Loading: Loading too quickly can unsettle already placed loads, creating risks for loaders and bystanders.
- Ensure there are no bystanders near the transport vehicle, especially the opposite side of the vehicle being loaded.
- Stack bales in a tight, pyramidal format to provide support during transport.
- Do not push bales too hard onto the vehicle. This could cause bales on the opposite side of the vehicle to fall off.
- Secure bales with straps in both directions as per regulations across most of Canada to protect motorists while on the road.
Transport: Visibility and blind spots can create multiple roadway hazards for both transport drivers and motorists.
- Plan your route and be aware of traffic conditions.
- Use proper warning lights and consider using a pilot vehicle to help warn motorists of upcoming (especially left) turns. Even with all these measures in place, be cautious. Motorists may not see or recognize your turning lights. For motorists, if you can’t see a driver’s mirrors, they can’t see you.

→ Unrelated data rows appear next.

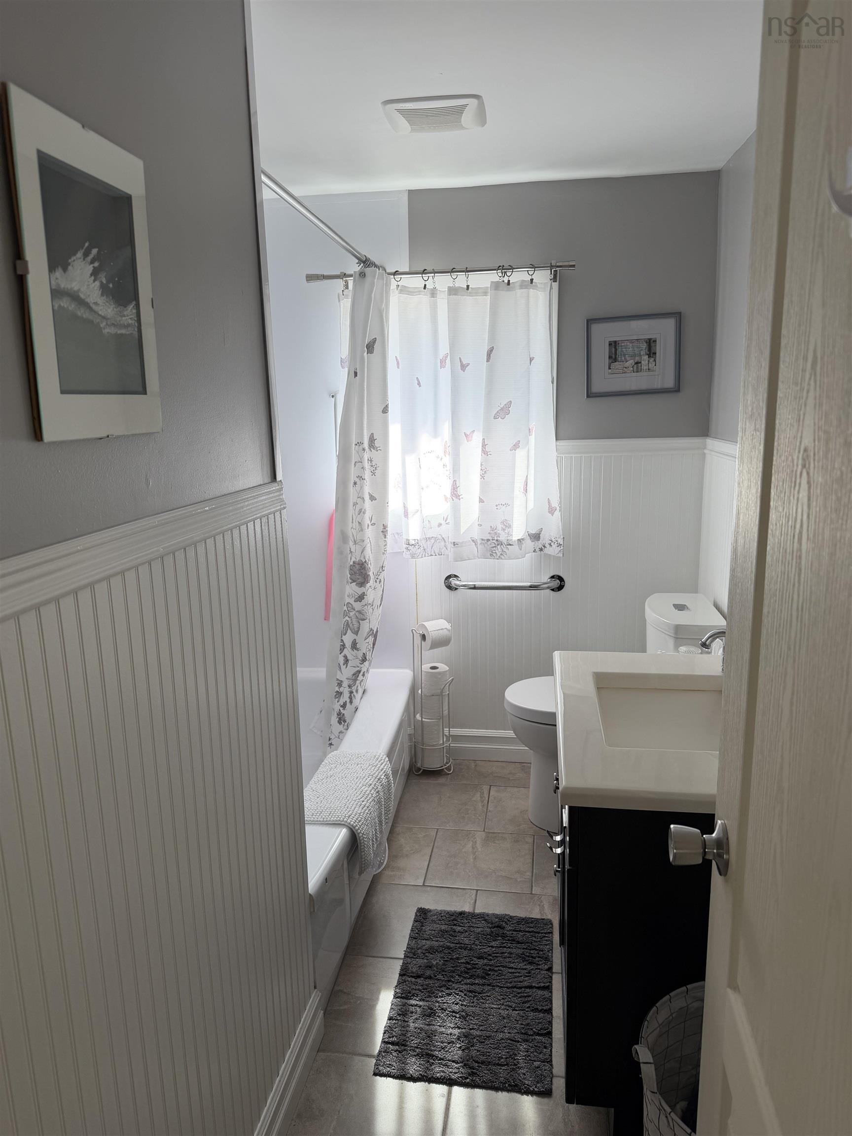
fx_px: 788
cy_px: 568
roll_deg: +1.8
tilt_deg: -12.4
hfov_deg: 56.8
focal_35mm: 24
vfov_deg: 71.6
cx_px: 426
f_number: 1.78
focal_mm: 6.76
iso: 64
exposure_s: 1/196
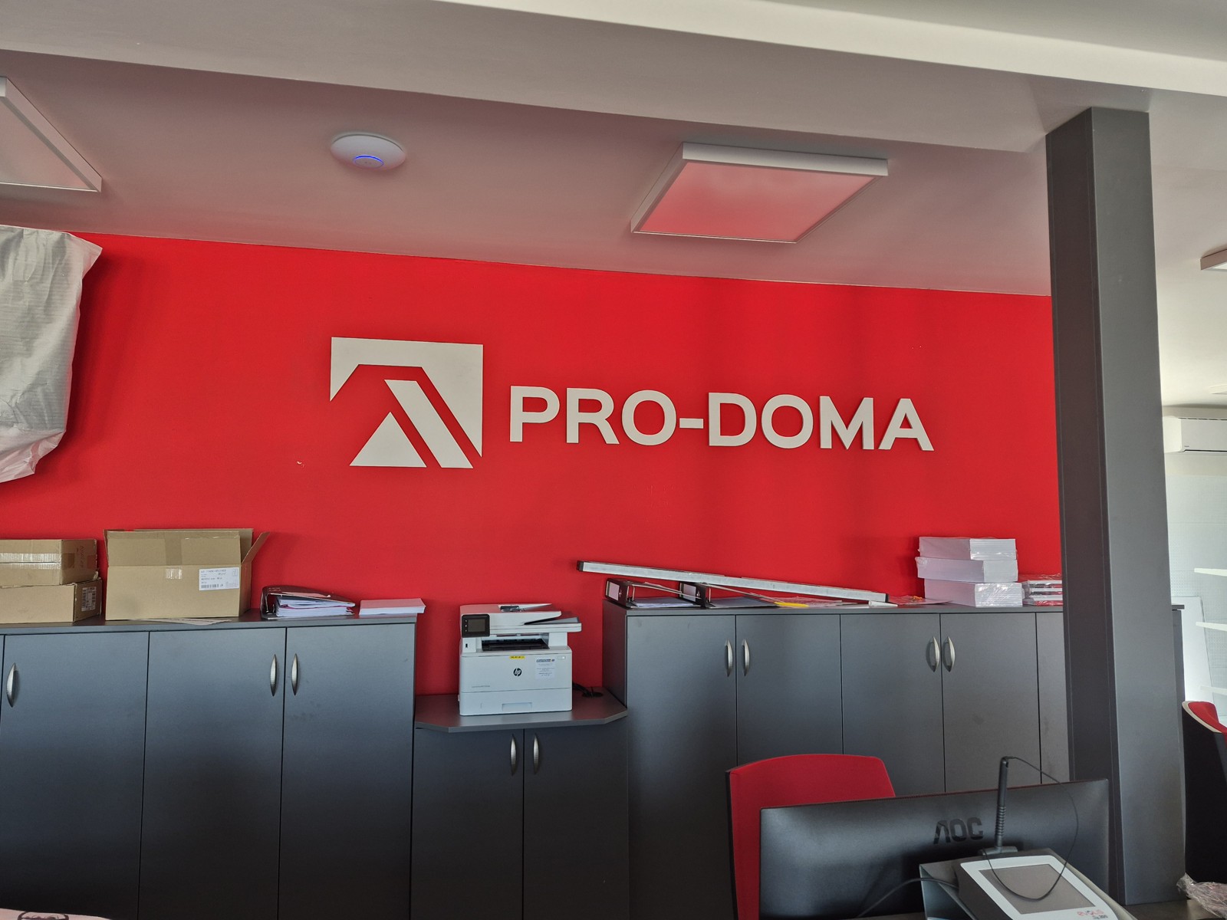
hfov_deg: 73.9
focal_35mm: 23
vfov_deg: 58.9
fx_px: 815
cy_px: 460
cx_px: 614
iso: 125
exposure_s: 1/100
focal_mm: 5.4
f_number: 1.8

Unloading: Unloading should be done cautiously to avoid unexpected bale movement.
- Select a location for unloading that has even, hard ground with adequate space for maneuvering.
- Clear the area of bystanders.
- Determine whether the load has shifted during transport. Make adjustments to reduce the risk of bales falling.
- Remove all straps carefully and do not begin unloading until the truck driver is clear of the site.
- Ensure your unloading equipment is adequate for the weight of the bales and height of the bale stack.
- Unload from the top, working down as you go.
- Pierce bales carefully so as not to push bales off the opposite side of the vehicle.